Why Resolution exists separately from Status
Status is forward-looking (where is this issue now?). Resolution is backward-looking (how did this end?). They answer different questions:
- An issue can pass through many statuses but only ever has one final Resolution.
- An issue can be re-opened: its Status moves back to In Progress, and Jira’s convention is to clear the Resolution so it counts as open again.
- The Resolution field is what’s needed for “how many bugs were Won’t-Do’d this quarter?” - a question Status alone can’t answer.
Reports like Issue Statistics, Created vs. Resolved, and the resolved-issues count on Releases all use Resolution, not Status, to decide what counts as resolved.
The classic Resolution bug
By far the most common Jira workflow defect: a transition moves an issue to Done without setting
Resolution. The issue looks closed in the UI (green Done badge), but it’s still “unresolved” in every
filter that uses resolution = Empty. Counts of open issues stay artificially inflated and never come
down.
The fix is on the workflow, not on the issues:
- Open the workflow that owns the transition.
- On the transition into Done, add either:
- A post-function that sets the Resolution field to a sensible default (usually “Done” or “Fixed”), or
- A transition screen that asks the user to pick a Resolution explicitly.
- Add a validator that prevents the transition unless Resolution is set, if you want to force the user to choose.
Most teams use a transition screen on close so the user is forced to pick (Fixed vs. Won’t Do vs. Duplicate). For very simple workflows, a post-function that auto-sets Resolution = Done is fine.
Re-opening and clearing Resolution
When an issue is re-opened, a “Reopen” transition (or any transition out of a Done-category status) should clear the Resolution field so the issue counts as open again. The standard approach: add a “Clear field Resolution” post-function on every transition out of a Done-category status into a non-Done status.
Without this, a re-opened issue keeps its old Resolution value, which means it looks resolved in every report.
Resolution values to avoid
Be careful adding “In Progress” or “Waiting on Customer” as Resolutions - those are statuses, not resolutions. Mixing the two concepts makes reports confusing and breaks the “Resolution = the way it ended” contract.

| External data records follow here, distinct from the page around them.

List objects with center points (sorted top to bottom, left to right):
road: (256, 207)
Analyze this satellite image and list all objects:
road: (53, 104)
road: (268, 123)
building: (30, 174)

A useful test: if the value can change again after it’s set, it’s a Status, not a Resolution. Resolutions are terminal.
Common questions
What is the resolution field in Jira?
Resolution is a built-in Jira field that captures *how* an issue ended - Fixed, Won't Do, Duplicate, Cannot Reproduce, Done. An issue is considered 'resolved' once its Resolution is set to any non-empty value; until then it counts as open regardless of its Status. Most workflow misconfigurations in Jira trace back to a transition that didn't set Resolution.

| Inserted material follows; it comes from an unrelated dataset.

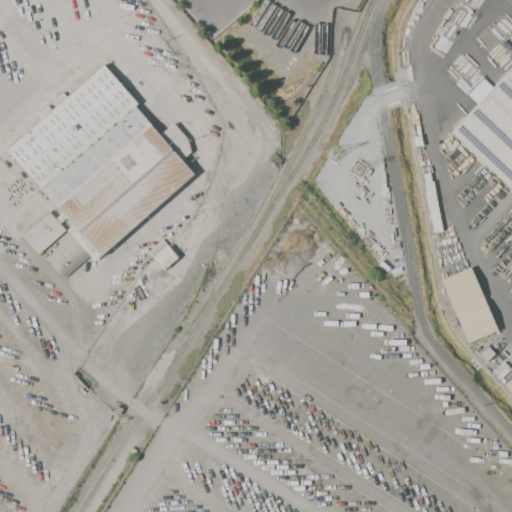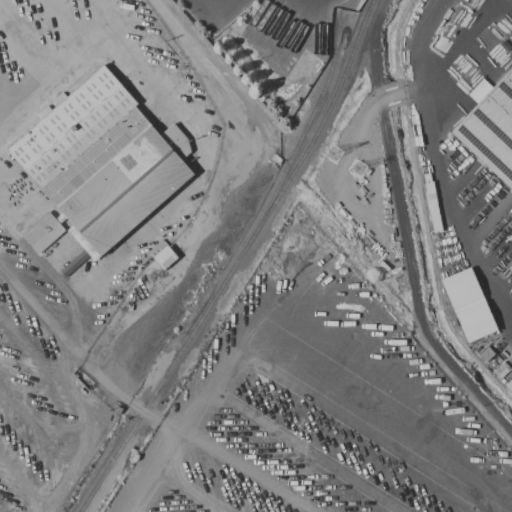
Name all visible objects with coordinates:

What's the difference between status and resolution in Jira?
Status is where the issue is now (To Do, In Progress, Done). Resolution is how it ended (Fixed, Won't Do, Duplicate). An issue is 'resolved' once it has any non-empty Resolution - reaching the Done status doesn't automatically set Resolution. Workflows should set Resolution via a post-function on the transition into Done.
Why is my Jira issue still 'open' even though its status is Done?
Because its Resolution is empty. Jira's open/resolved bucket is computed from the Resolution field, not the Status. The fix is on the workflow: add a 'Set field Resolution' post-function (or a transition screen that asks for Resolution) on every transition into a Done-category status.
Can I add custom resolution values?
Yes. Resolutions are global - admins can add, rename, or remove values under Settings -> Issues -> Resolutions. Be conservative; too many values make reports noisy. Most teams stick with Fixed, Won't Do, Duplicate, Cannot Reproduce, and Done as a generic catch-all.